I have a ClickHouse server and Airflow as Docker containers in WSL. They're both running and I even managed to connect to ClickHouse somehow, but when trying to query I get the following traceback in Airflow logs:
[2024-06-04, 12:17:49 UTC] {logging_mixin.py:188} INFO - >>> Running 'etl' function. Logged at 2024-06-04 12:17:49.678034+00:00
.....
[2024-06-04, 12:17:53 UTC] {logging_mixin.py:188} INFO - >>> Running 'clickhouse_connect' function. Logged at 2024-06-04 12:17:53.590231+00:00
[2024-06-04, 12:17:53 UTC] {logging_mixin.py:188} INFO - Connecting to ClickHouse Cluster
[2024-06-04, 12:17:53 UTC] {base.py:84} INFO - Using connection ID 'my_clickhouse' for task execution.
[2024-06-04, 12:17:53 UTC] {logging_mixin.py:188} INFO - 8123
[2024-06-04, 12:17:53 UTC] {logging_mixin.py:188} INFO - Connected successfully
[2024-06-04, 12:17:53 UTC] {logging_mixin.py:188} INFO - Querying CHDB
[2024-06-04, 12:17:53 UTC] {connection.py:408} WARNING - Failed to connect to localhost:9000
Traceback (most recent call last):
.....
clickhouse_driver.errors.NetworkError: Code: 210. Connection refused (localhost:9000)
It seems that Airflow is trying to connect to localhost:9000 which is supposed to be only for CLI usage, and not to localhost:8123 which is for the HTTP web-interface.
What should I do to force the connection to go to port 8123, or am I getting it wrong?
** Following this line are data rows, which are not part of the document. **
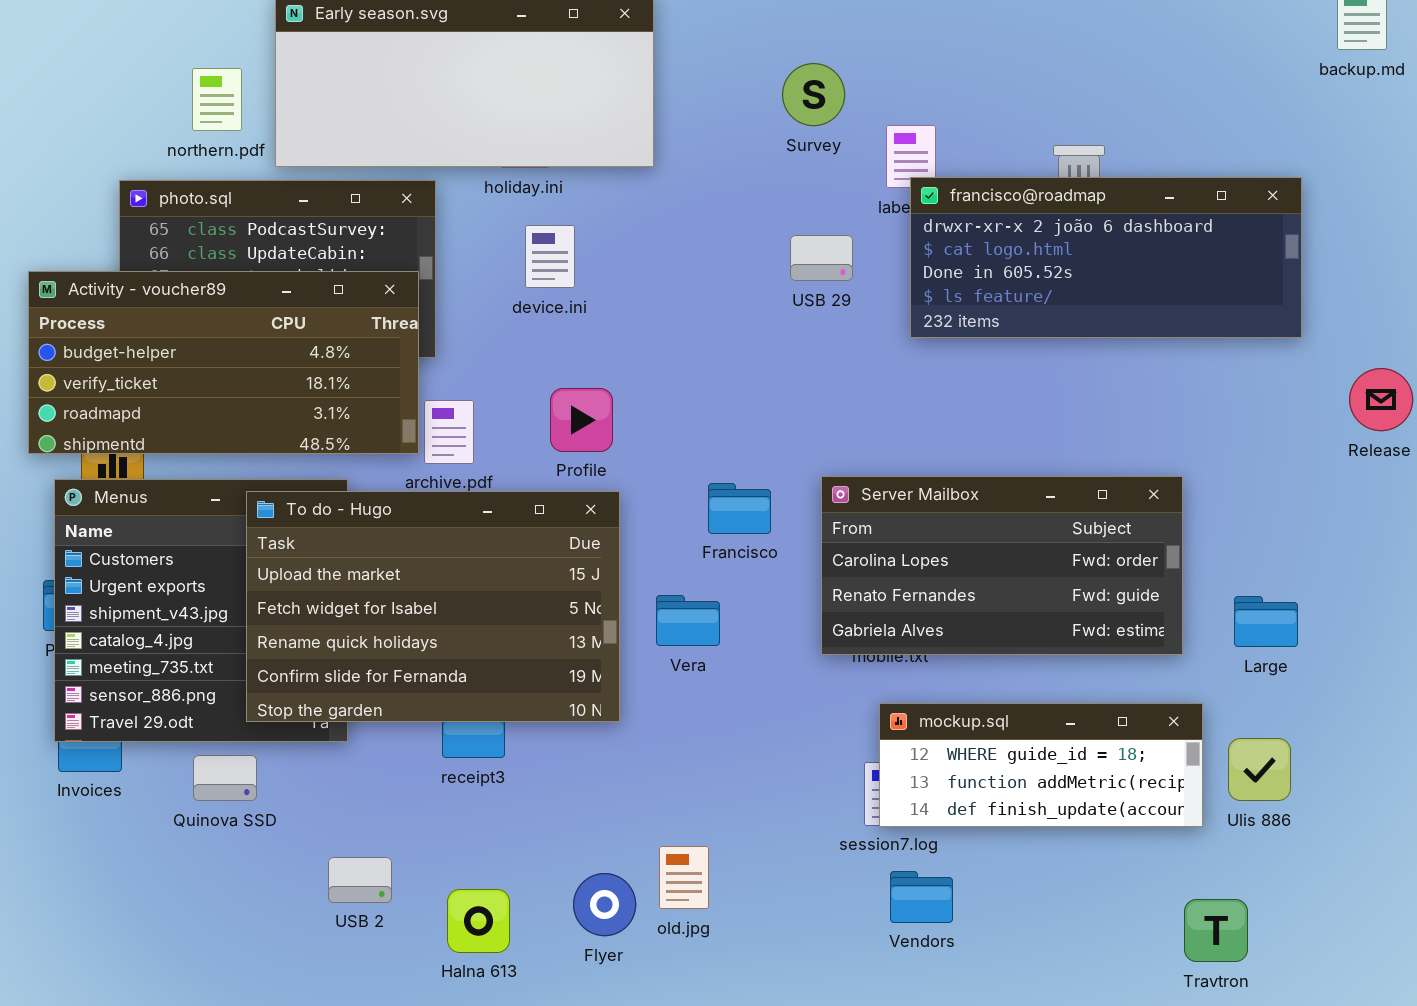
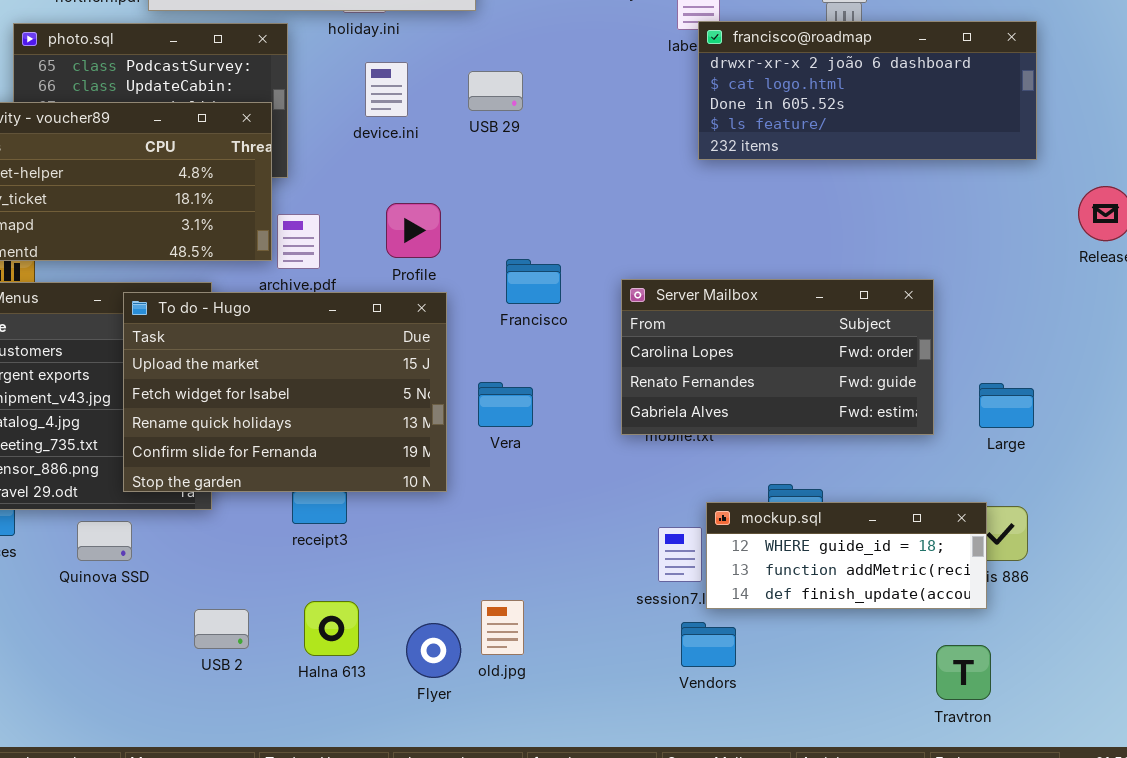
USB 29: [790,235,853,281] -> [468,71,523,111], moved
Francisco: [708,483,771,534] -> [506,259,561,304], moved
mockup.sql: [879,703,1203,827] -> [706,502,987,609], moved
Halna 613: [447,889,510,953] -> [304,601,359,656], moved

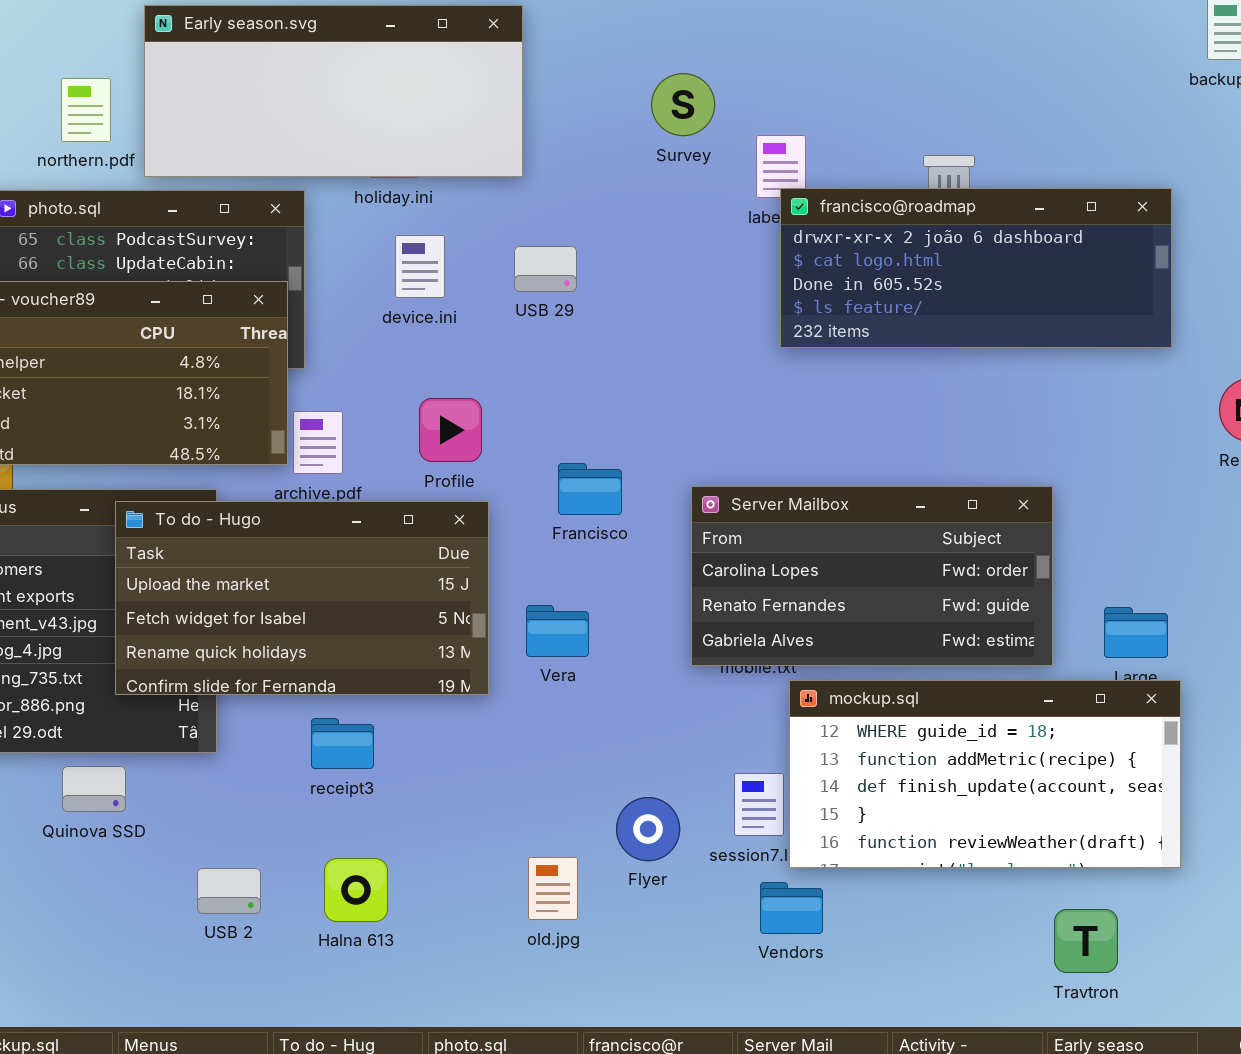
To do - Hugo: [123,292,447,492] -> [115,501,489,695], resized
mockup.sql: [706,502,987,609] -> [789,680,1181,868], resized
Flyer: [406,623,461,678] -> [616,797,680,861], moved

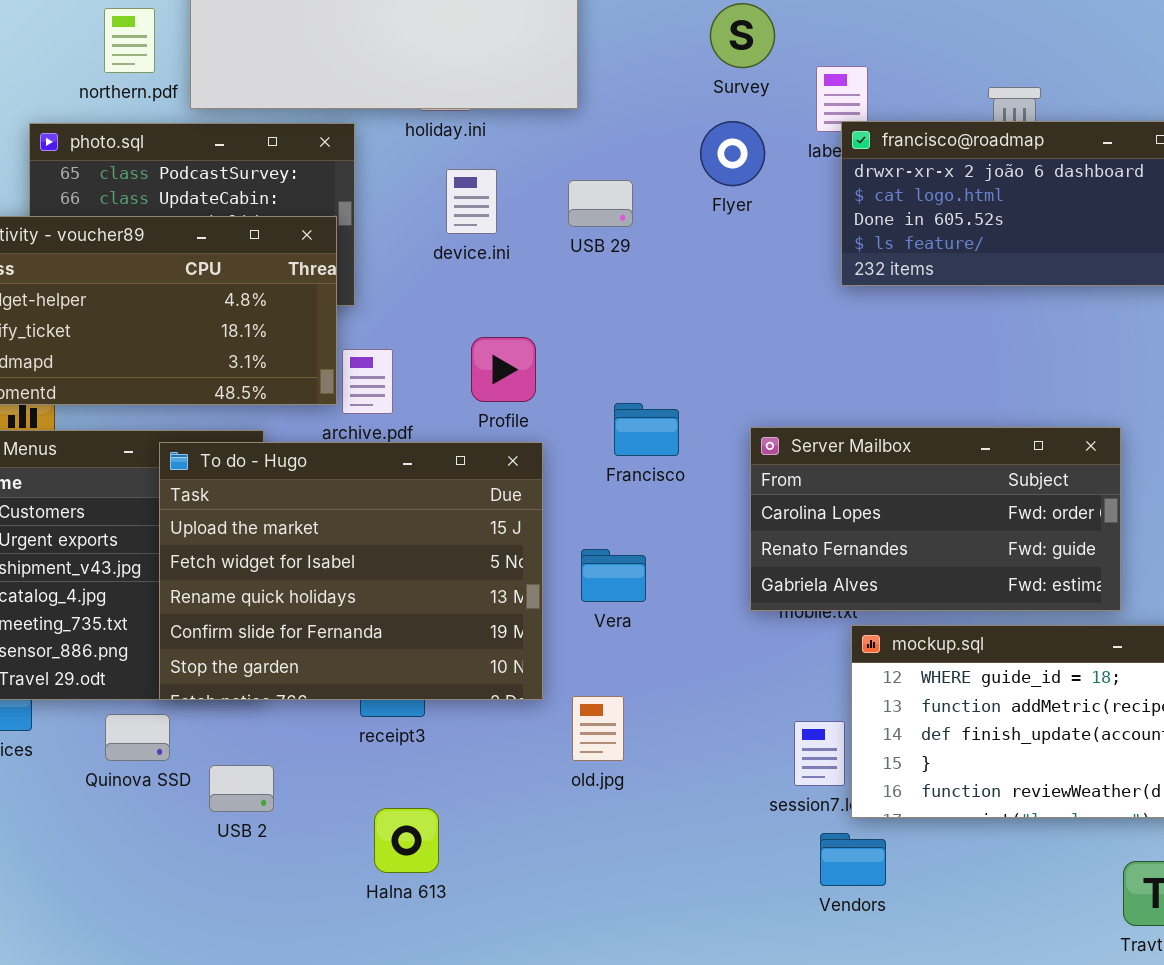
To do - Hugo: [115,501,489,695] -> [159,442,543,700], resized
Flyer: [616,797,680,861] -> [700,121,765,186], moved
old.jpg: [528,857,578,920] -> [572,696,624,761], moved
USB 2: [197,868,261,914] -> [209,765,274,812], moved

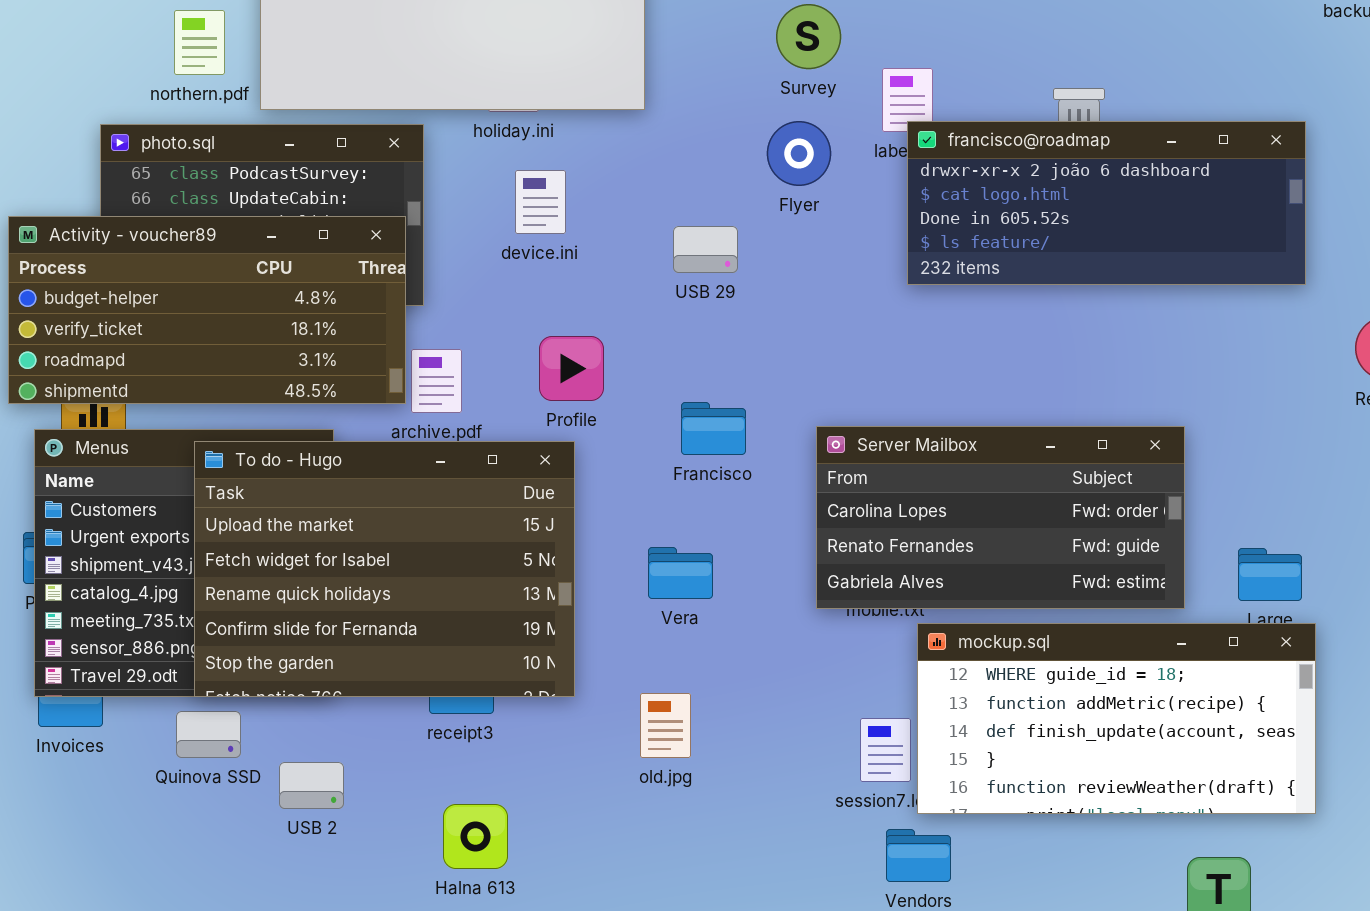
USB 29: [568,180,633,227] -> [673,226,738,273], moved
To do - Hugo: [159,442,543,700] -> [194,441,575,697], moved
Anyways, the main problem is that I can't get it to work with ClickHouse via Airflow.
PS: I use clickhouse_driver.Client for connection inside PythonOperator.
And this code to connect:
class ClickHouseConnection:
connection = None
def get_connection(connection_name='my_clickhouse'):
from clickhouse_driver import Client
if ClickHouseConnection.connection:
return connection
db_props = BaseHook.get_connection(connection_name)
ClickHouseConnection.connection = Client(db_props.host)
return ClickHouseConnection.connection, db_props
@logger
def clickhouse_connect():
print("Connecting to ClickHouse Cluster")
ch_connection, db_props = ClickHouseConnection.get_connection()
print(db_props.port)
print("Connected successfully")
filename = '/opt/airflow/data/test_csv_file.csv'
if ch_connection:
print("Querying CHDB")
ch_connection.execute(
f"INSERT INTO maindb.monitor FROM INFILE {filename} FORMAT CSV"
)
Thank you in advance!
I tried to change the port to 9000 in Airflow's Connections and restart containers, but nothing has changed.
The issue was in host name of clickhouse connection. Don't quite remember where I read it, but I should've used host name exactly like host.docker.internal
(as long as I run docker multi-container application) and port 9000 is somehow worked for me.